Pemerintah Israel sepakat mendanai pemerintahan Presiden Mahmoud Abbas untuk pembangunan Palestina di tepi Barat. Dari kepentingan Israel, kebijakan ini ditengarai untuk melemahkan kekuatan kelompok bersenjata Hamas.
Oleh
Laraswati Ariadne Anwar
·3 menit baca
TEL AVIV, RABU — Pemerintah Israel melalui Kementerian Pertahanan sepakat untuk mendanai Pemerintah Palestina di tepi Barat. Politik Israel memihak Presiden Palestina Mahmoud Abbas ini ditengarai bertujuan untuk melemahkan kekuatan kelompok bersenjata Hamas di Jalur Gaza. Israel juga akan memberi izin tinggal dan izin kerja bagi warga Palestina ataupun orang asing yang menikah dengan warga Palestina.
Pertemuan Menteri Pertahanan Israel Benny Gantz dengan Presiden Palestina Mahmoud Abbas berlangsung Minggu (29/8/2021). Akan tetapi, pengumuman hasil pertemuan itu baru disebarluaskan pada Selasa (30/8/2021). Ini adalah pertemuan tingkat tinggi pertama di antara pejabat kedua negara sejak 2014.
Pemerintah Israel yang dipimpin Perdana Menteri Naftali Bennett sebenarnya menentang kemerdekaan Palestina. Akan tetapi, Bennett mengindikasikan dukungan terhadap otonomi Palestina karena pemerintahan Abbas yang moderat tetap membayar cukai kepada Pemerintah Israel. Kubu Abbas bersaing dengan kelompok garis keras Hamas terkait dengan wujud pemerintahan Palestina yang mereka nilai ideal.
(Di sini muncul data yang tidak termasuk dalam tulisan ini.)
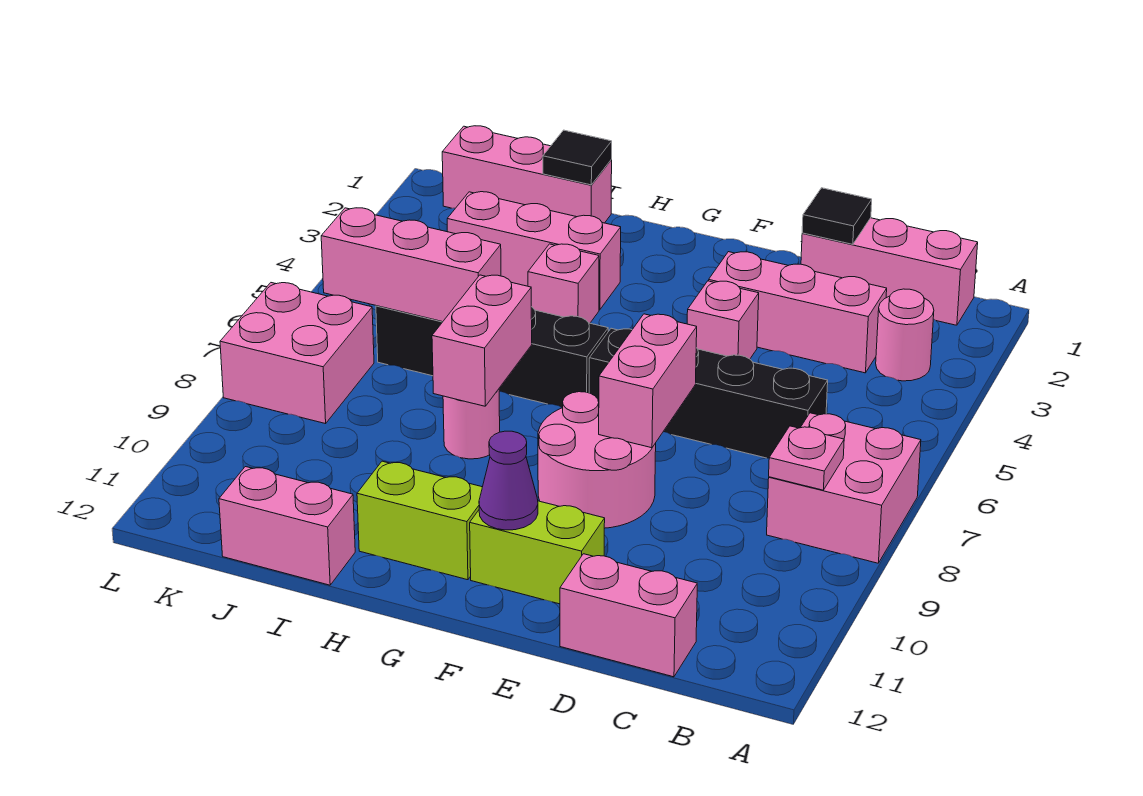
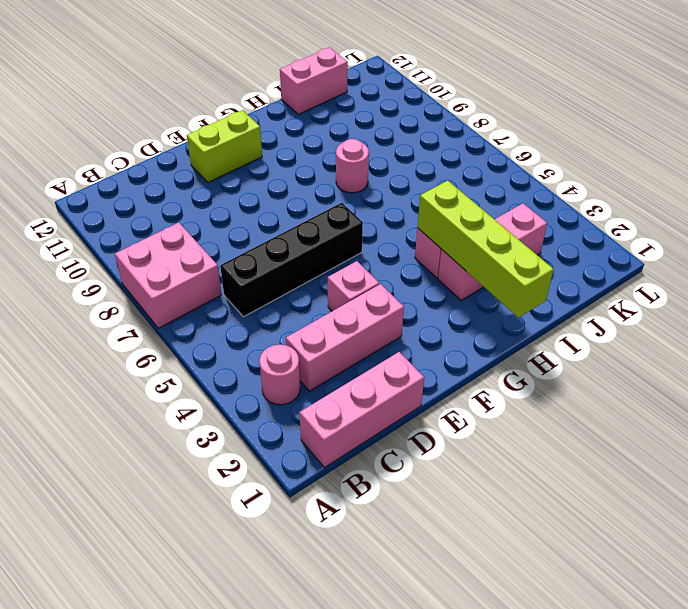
lime 1x4 brick [417,181,554,318] -> none
none -> pink 1x2 brick [560,554,697,677]
none -> pink 2x2 round brick [538,392,656,528]
none -> black 1x4 brick [376,306,608,408]

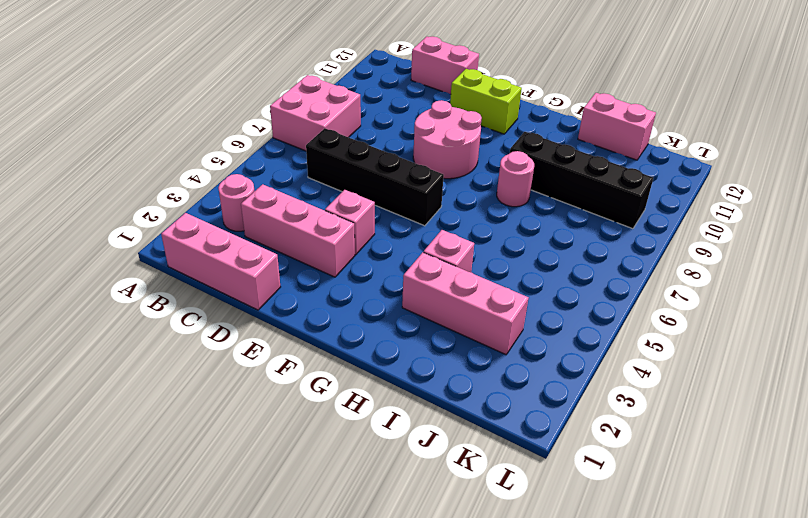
black 1x4 brick [510,132,653,229] -> black 1x4 brick moved to [376,306,608,408]
none -> lime 1x2 brick [357,461,482,580]
none -> pink 1x3 brick [442,126,612,223]
none -> pink 2x2 brick [220,283,374,424]

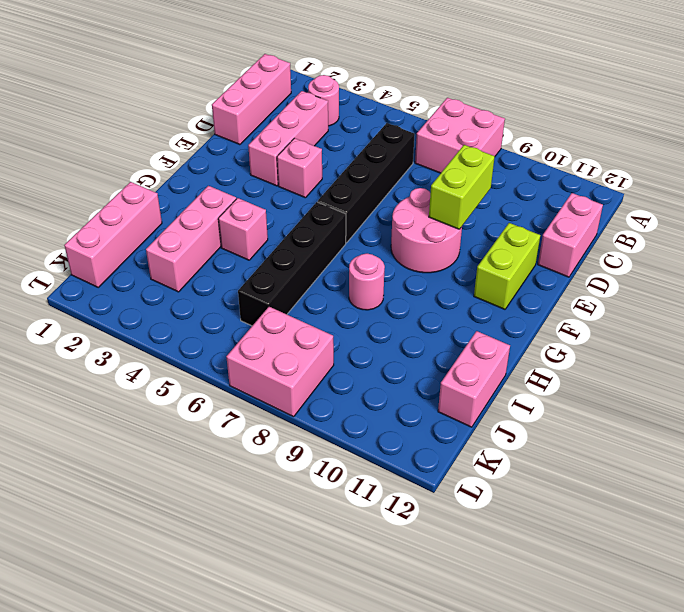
lime 1x2 brick [429,145,495,229] -> lime 1x2 brick moved to [357,461,482,580]
none -> pink 1x1 plate [769,426,844,490]
none -> black 1x1 tile [802,188,872,244]
none -> pink 1x2 brick [599,314,697,448]

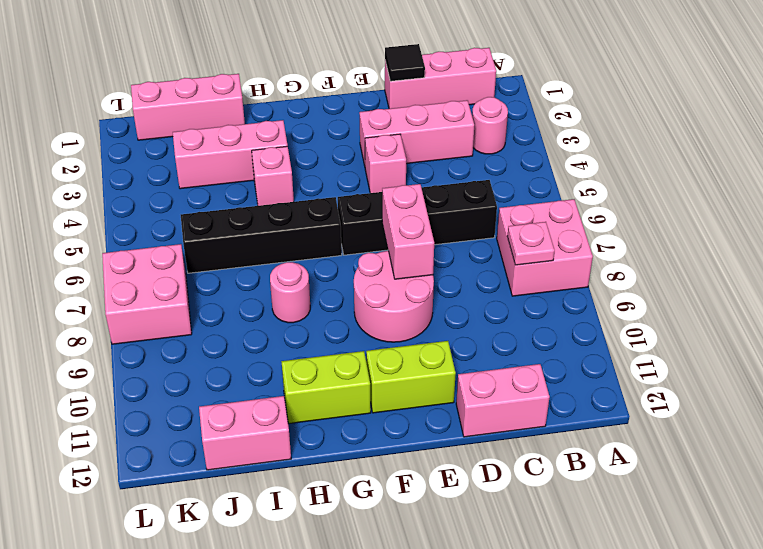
none -> purple 1x1 cone [479,431,538,530]
none -> pink 1x2 brick [432,275,532,406]
none -> black 1x1 tile [543,130,612,185]

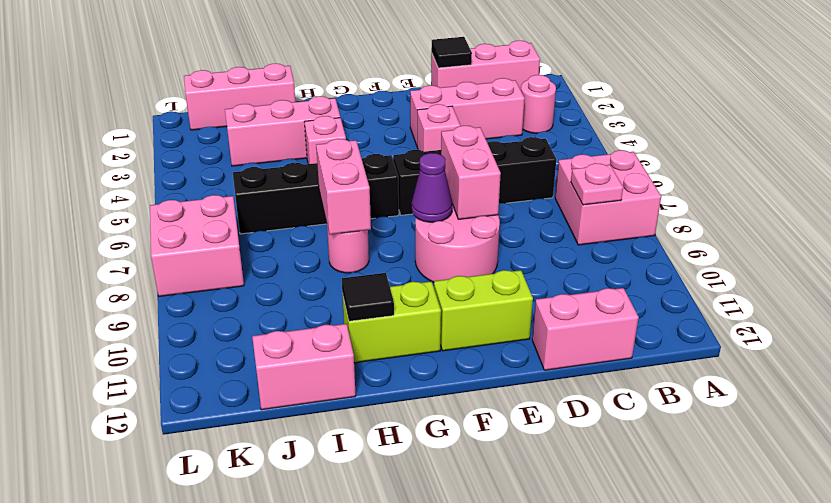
purple 1x1 cone [412,153,452,222] -> purple 1x1 cone moved to [479,431,538,530]
black 1x1 tile [342,273,394,321] -> black 1x1 tile moved to [543,130,612,185]
none -> pink 1x3 brick [321,208,501,322]

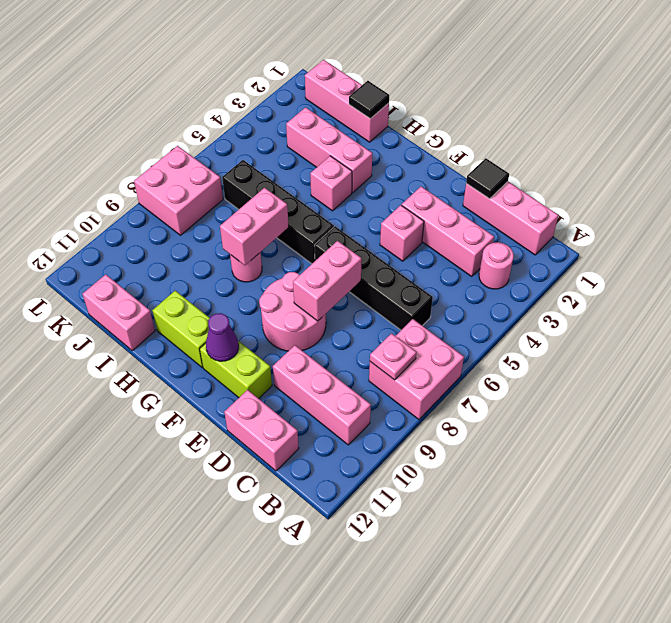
pink 1x3 brick [273,345,371,445] -> pink 1x3 brick moved to [321,208,501,322]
Setelah perang melawan Hamas selama 11 hari pada Mei yang menewaskan ratusan orang, Israel mencari cara untuk melemahkan kelompok bersenjata itu. Atas usul Presiden Amerika Serikat Joe Biden, Israel diminta proaktif mewujudkan keamanan dan keseimbangan di Timur Tengah.
Oleh sebab itu, Israel memutuskan mendekati Abbas. Pemerintah Palestina di Tepi Barat ini dinilai sah karena merupakan pemerintahan yang dipilih rakyat Palestina melalui pemilihan umum.
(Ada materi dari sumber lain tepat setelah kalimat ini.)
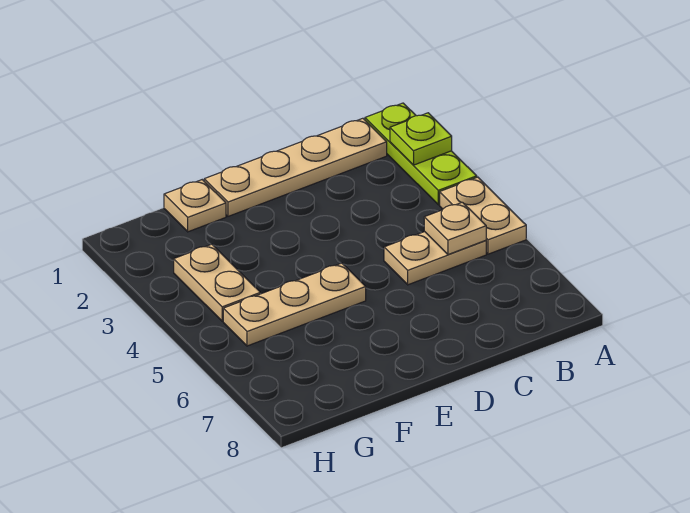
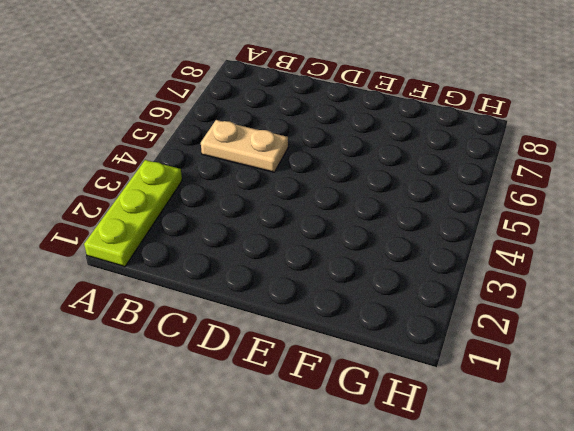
none -> tan 1x2 plate [440,177,526,254]
none -> tan 1x4 plate [204,118,387,216]

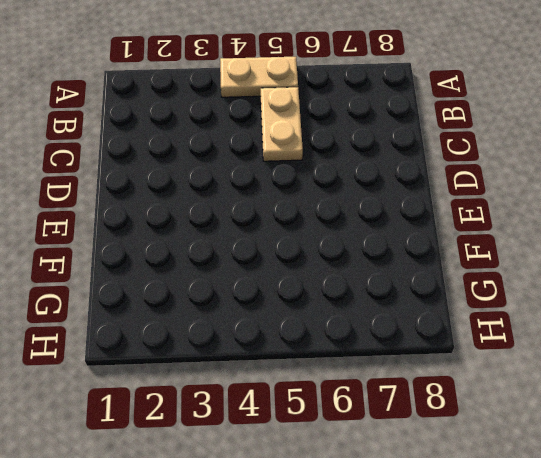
none -> lime 1x3 plate [365,103,477,205]
none -> tan 1x4 plate [204,118,387,216]

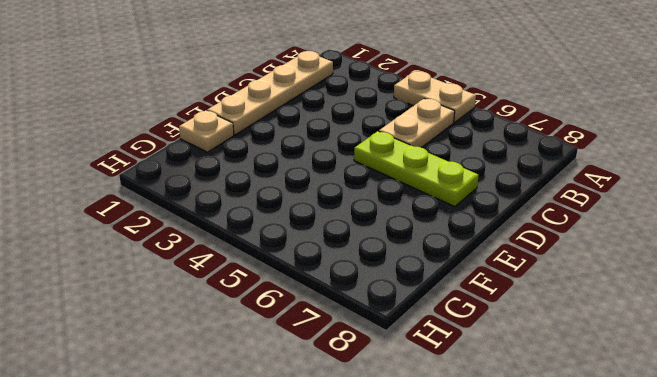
lime 1x3 plate [354,131,478,207] -> lime 1x3 plate moved to [365,103,477,205]
none -> tan 1x3 plate [223,263,366,346]
none -> tan 1x2 plate [174,244,260,321]

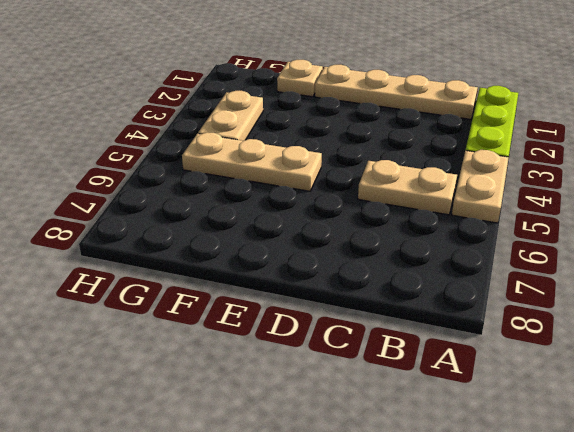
none -> lime 1x1 plate [390,113,452,165]
none -> tan 1x1 plate [424,202,486,255]

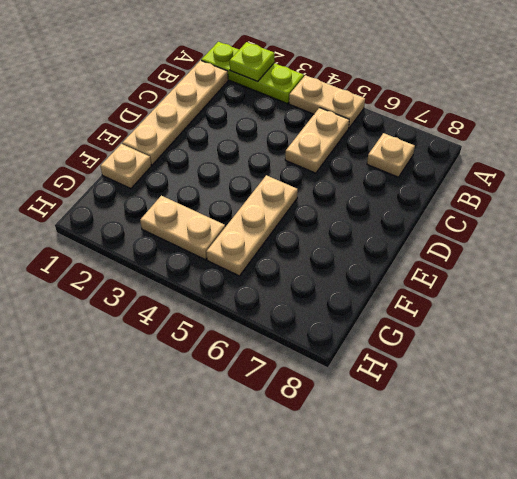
tan 1x1 plate [367,133,415,177] -> tan 1x1 plate moved to [424,202,486,255]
”Semakin kuat Pemerintah Palestina, semakin lemah Hamas. Semakin cepat kita semua bisa mewujudkan perdamaian,” kata Gantz.
Sejalan dengan itu, ia mengumumkan, Israel akan meminjamkan dana sebesar 155 juta dollar AS kepada Palestina. Uang ini akan dipakai untuk berbagai keperluan, mulai dari pembangunan infrastruktur sampai peningkatan kemampuan pertahanan. Utang akan dibayar melalui cukai yang rutin dipungut oleh Israel.
Selain bantuan dana, Israel juga akan mengeluarkan izin kerja bagi 15.000 warga Palestina. Terdapat pula izin tinggal bagi warga Palestina di Tepi Barat. Bagi Palestina, tepi Barat adalah wilayah mereka yang selama ini diduduki dan dibuat permukiman untuk warga Israel.
Israel juga akan memberi izin tinggal bagi warga negara asing (WNA) yang menikah dengan warga Palestina di Tepi Barat ataupun warga Gaza yang mengungsi ke Tepi Barat. Menurut Menteri Urusan Sipil Palestina Hussein Al-Sheikh, izin ini akan diberikan kepada 5.000 WNA.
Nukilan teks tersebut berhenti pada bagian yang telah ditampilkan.